GIVEN TEXT
-=-=-=-=-

Homemaker, wife, mother, grandmother, great-grandmother, social worker, church and community volunteer, friend. Born Dec. 15, 1907, in Wabigoon, Ont. Died May 10 in Toronto of natural causes, aged 99.

In Ottawa in the 1940s, whenever our mother felt strongly about an issue, she would head for the stack of postage-paid postcards inside her desk drawer and quickly send off a word of praise or a suggestion to a particular person, organization or government official.

As a child in Winnipeg, where her father owned a successful lumber business, Marguerite soon became aware of a troubled world; in later years, she still had vivid memories of the General Strike of 1919. Her own sense of community was developed largely through her church.

When only 17, she met Frank Fidler at a church skating party. Frank abandoned a career in engineering to become a United Church minister. Marguerite obtained an MA in sociology from McGill University and became a social worker.

In 1934, they began married life together in Toronto, where Frank was associate minister at Bloor Street United Church. The war years were spent at Glebe United Church in Ottawa, where Marguerite provided hospitality to many soldiers and visitors. In 1949, they moved back to Toronto.

-=-=-=-=-

QUESTIONS TO ANSWER
a. Extract the part of the obituary above starting at "As a child in" and ending at "through her church.".
b. Summarize the obituary above in two sentences.
c. According to the obituary above, where did Marguerite first meet Frank Fidler?

-=-=-=-=-

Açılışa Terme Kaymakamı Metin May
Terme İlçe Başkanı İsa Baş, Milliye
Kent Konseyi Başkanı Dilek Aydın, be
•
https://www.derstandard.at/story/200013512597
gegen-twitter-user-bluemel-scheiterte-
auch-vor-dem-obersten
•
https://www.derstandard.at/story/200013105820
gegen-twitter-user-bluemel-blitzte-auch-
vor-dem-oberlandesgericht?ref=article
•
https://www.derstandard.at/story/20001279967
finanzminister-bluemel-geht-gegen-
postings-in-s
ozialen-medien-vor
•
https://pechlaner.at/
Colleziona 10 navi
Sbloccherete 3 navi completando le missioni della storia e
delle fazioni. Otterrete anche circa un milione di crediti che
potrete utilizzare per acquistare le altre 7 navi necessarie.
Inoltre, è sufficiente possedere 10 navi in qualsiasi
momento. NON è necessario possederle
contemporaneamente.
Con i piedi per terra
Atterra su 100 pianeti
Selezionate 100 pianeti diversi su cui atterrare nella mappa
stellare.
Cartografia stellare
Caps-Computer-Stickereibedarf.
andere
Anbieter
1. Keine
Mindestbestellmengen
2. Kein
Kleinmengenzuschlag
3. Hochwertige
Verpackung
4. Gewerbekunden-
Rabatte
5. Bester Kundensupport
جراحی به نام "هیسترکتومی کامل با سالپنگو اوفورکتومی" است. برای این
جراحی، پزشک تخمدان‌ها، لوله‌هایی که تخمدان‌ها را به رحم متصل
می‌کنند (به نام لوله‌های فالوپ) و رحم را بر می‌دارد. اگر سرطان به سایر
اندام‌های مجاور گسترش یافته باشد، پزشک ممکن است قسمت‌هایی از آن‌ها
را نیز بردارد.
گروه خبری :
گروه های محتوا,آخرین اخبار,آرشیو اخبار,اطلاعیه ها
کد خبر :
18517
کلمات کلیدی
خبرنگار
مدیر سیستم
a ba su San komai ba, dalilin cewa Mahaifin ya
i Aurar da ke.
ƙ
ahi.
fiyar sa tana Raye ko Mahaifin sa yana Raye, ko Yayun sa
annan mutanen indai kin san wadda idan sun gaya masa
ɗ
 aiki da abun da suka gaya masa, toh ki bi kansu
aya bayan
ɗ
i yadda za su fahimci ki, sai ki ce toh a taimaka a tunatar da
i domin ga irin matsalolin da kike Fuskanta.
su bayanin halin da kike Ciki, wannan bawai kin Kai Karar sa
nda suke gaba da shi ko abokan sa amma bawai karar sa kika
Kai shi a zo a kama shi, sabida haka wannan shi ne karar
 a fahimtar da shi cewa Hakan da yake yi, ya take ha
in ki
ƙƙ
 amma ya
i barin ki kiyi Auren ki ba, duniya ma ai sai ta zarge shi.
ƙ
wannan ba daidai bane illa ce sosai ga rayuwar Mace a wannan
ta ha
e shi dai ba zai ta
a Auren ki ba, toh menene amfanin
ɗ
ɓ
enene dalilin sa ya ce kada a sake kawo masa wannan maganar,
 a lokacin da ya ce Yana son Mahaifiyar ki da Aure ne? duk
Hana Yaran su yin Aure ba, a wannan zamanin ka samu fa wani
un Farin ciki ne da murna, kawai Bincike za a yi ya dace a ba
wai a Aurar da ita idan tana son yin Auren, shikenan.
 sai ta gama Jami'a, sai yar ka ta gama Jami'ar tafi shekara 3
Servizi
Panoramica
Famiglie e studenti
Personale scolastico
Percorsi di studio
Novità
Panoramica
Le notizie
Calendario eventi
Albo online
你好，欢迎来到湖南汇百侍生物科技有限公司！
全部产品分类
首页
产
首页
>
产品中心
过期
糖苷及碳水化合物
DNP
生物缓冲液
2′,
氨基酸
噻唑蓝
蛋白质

-=-=-=-=-

TASK-BY-TASK ANSWERS
a.
As a child in Winnipeg, where her father owned a successful lumber business, Marguerite soon became aware of a troubled world; in later years, she still had vivid memories of the General Strike of 1919. Her own sense of community was developed largely through her church.

b. Marguerite was born on Dec. 15, 1907, in Wabigoon, Ont., spent her childhood in Winnipeg, earned an MA in sociology from McGill University and became a social worker. She began married life in 1934 with Frank Fidler, a United Church minister she had met at 17, and she died in Toronto on May 10, aged 99.

c. At a church skating party.